Given text:
= = =

The company reported second quarter net profit attributable to shareholders of CHF 425 million ($434 million) or CHF 0.11 per share, down from CHF 827 million or CHF 0.22 per share in the prior quarter. Earnings also fell short of CHF 1.0 billion or CHF 0.26 per share reported in the prior-year quarter.
The quarter’s results at UBS AG were impacted by a decrease in trading revenues as well as a decline in net fee and commission income. Operating expenses were also higher in the quarter. However, an own credit gain partly mitigated these declines. Operating income fell 2% from the prior quarter to CHF 6,408 million while operating expenses escalated 5% sequentially CHF 5,457 million.
UBS AG experienced a 27% sequential decrease in operating profit before tax to CHF 951 million. Its Investment Bank division incurred a pre-tax loss of CHF 130 million in the reported quarter compared with a pre-tax profit of CHF 730 million in the prior quarter, reflecting substantial drop in revenues in its securities business in the backdrop of challenging market conditions. Moreover, it suffered a loss of CHF 349 million associated with the glitches in the Facebook debut. The company plans to take legal action against NASDAQ over this issue.
Investment Banking division’s total revenue dropped 6% sequentially due to reduction in fees which was partially offset by lower risk management premiums. With declines across most of its businesses, Equities revenues fell 75%. Moreover, increasing eurozone concerns as well as tepid growth in the US resulted in challenging market conditions and therefore, fixed income, currencies and commodities revenue decreased 27% from the prior quarter.
Besides reporting a loss in the Investment Bank division, UBS AG experienced a 37% sequential decrease in operating profit before tax to CHF 502 million in the Wealth Management division. Retail and Corporate division’s operating profit before tax declined 31% from the prior quarter to CHF 399 million. Though that of Wealth Management Americas moved up 5% from the prior quarter to CHF 200 million, Global Asset Management’s profit fell 24% sequentially to CHF 118 million.

= = =

Entries shown:
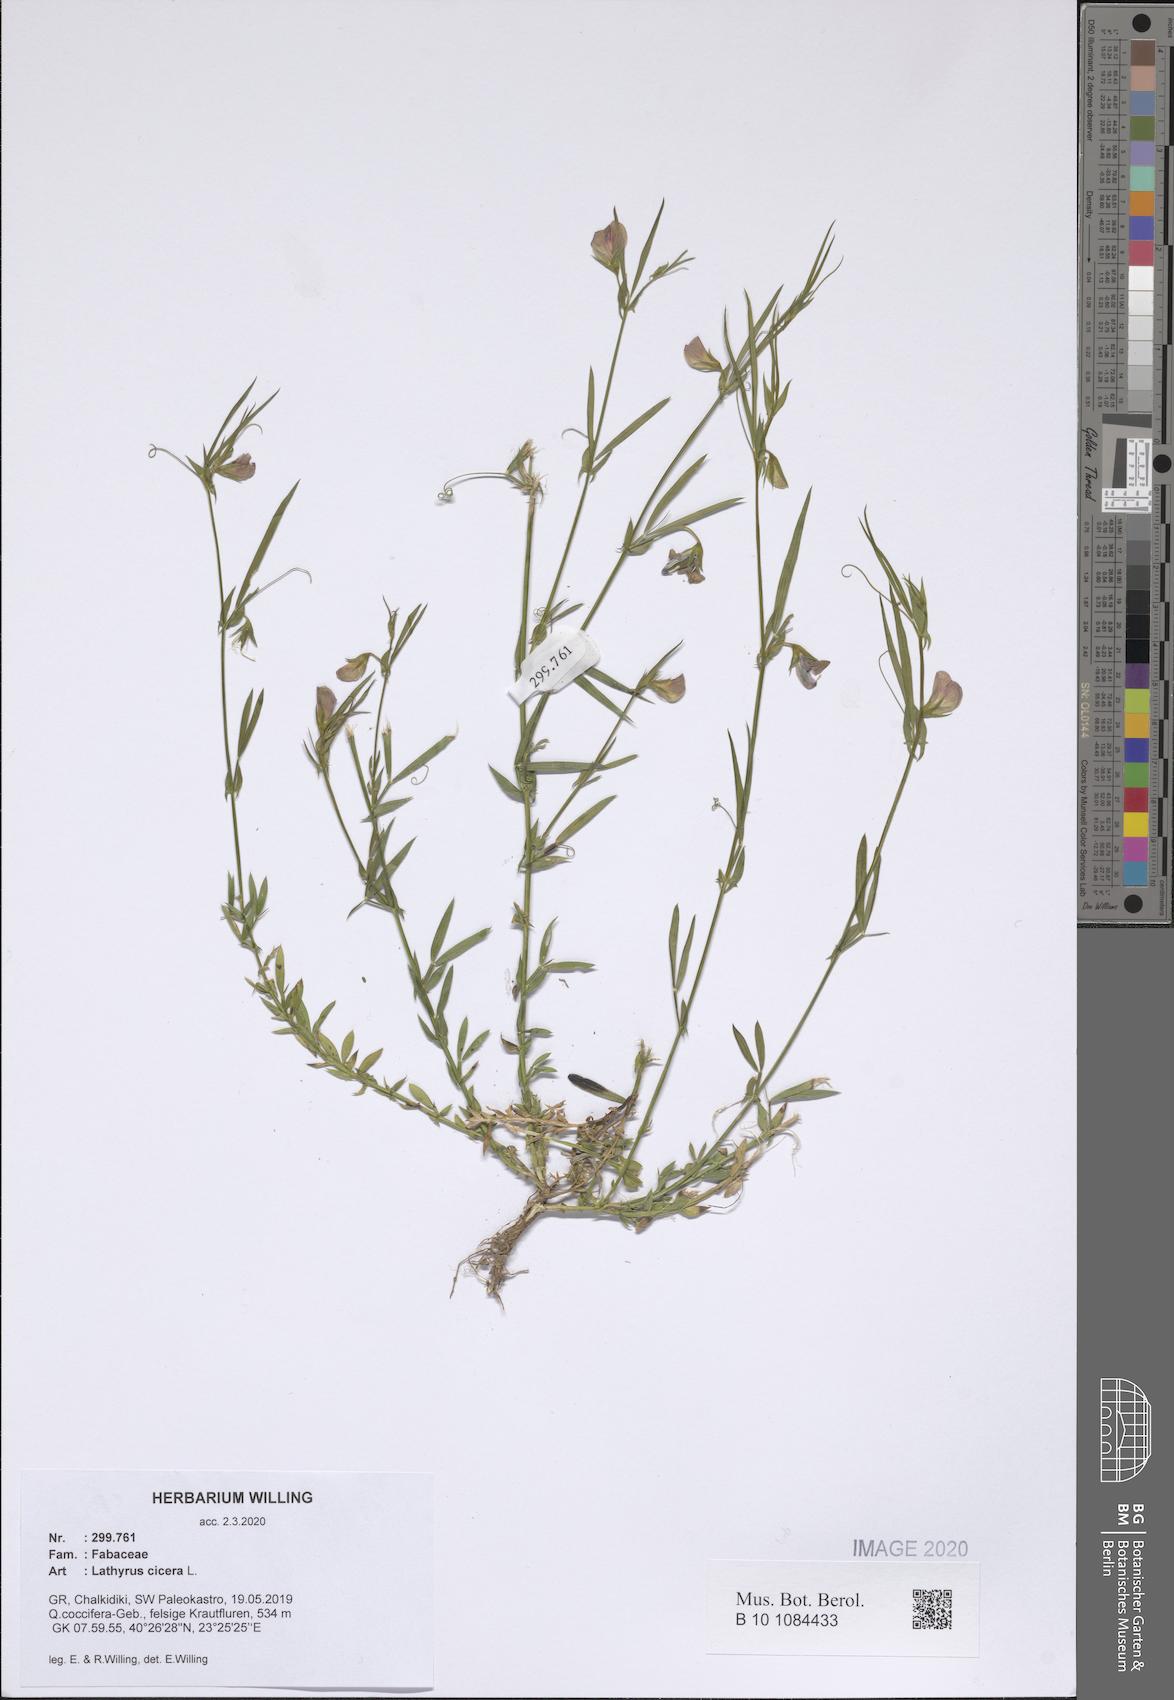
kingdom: Plantae
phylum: Tracheophyta
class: Magnoliopsida
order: Fabales
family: Fabaceae
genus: Lathyrus
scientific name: Lathyrus cicera
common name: Red vetchling
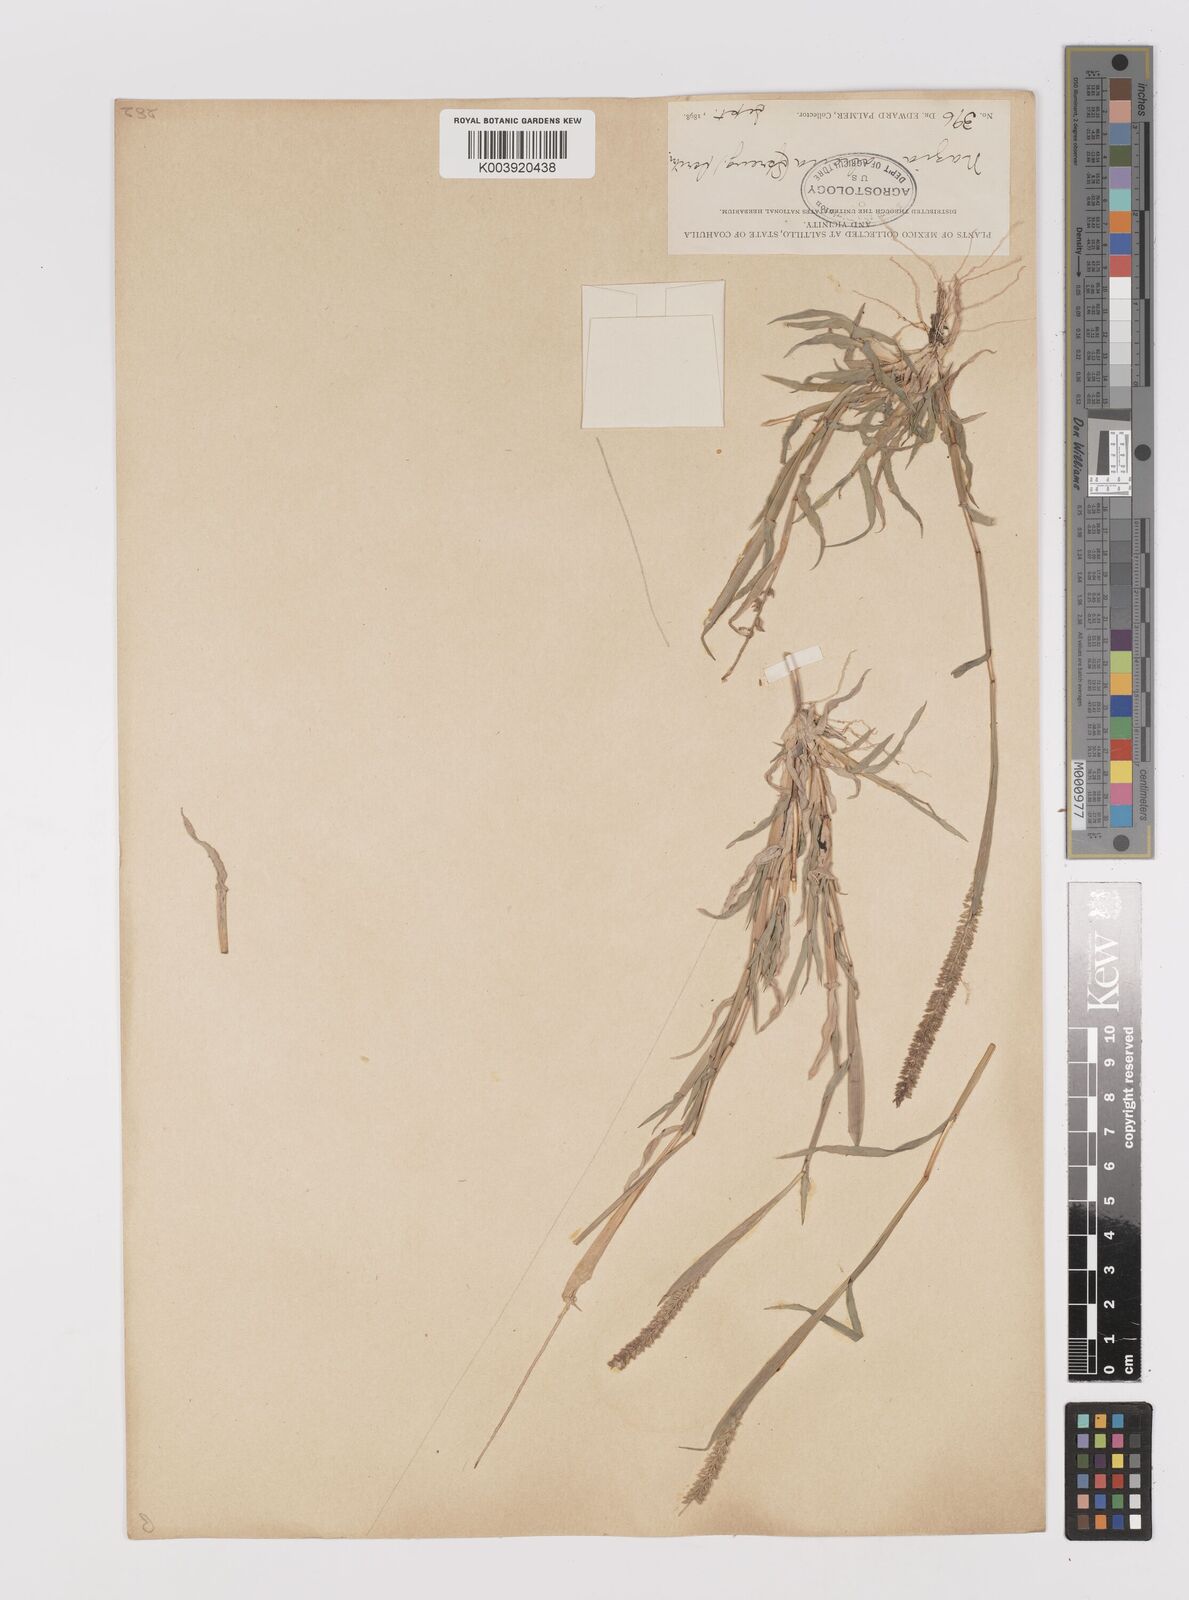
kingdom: Plantae
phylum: Tracheophyta
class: Liliopsida
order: Poales
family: Poaceae
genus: Tragus
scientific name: Tragus berteronianus
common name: African bur-grass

= = =

Goal: Please repeat the stretch of the UBS results text from "Investment Banking division’s" through "from the prior quarter.", swapping "eurozone" for "euro area".

Complete output:
Investment Banking division’s total revenue dropped 6% sequentially due to reduction in fees which was partially offset by lower risk management premiums. With declines across most of its businesses, Equities revenues fell 75%. Moreover, increasing euro area concerns as well as tepid growth in the US resulted in challenging market conditions and therefore, fixed income, currencies and commodities revenue decreased 27% from the prior quarter.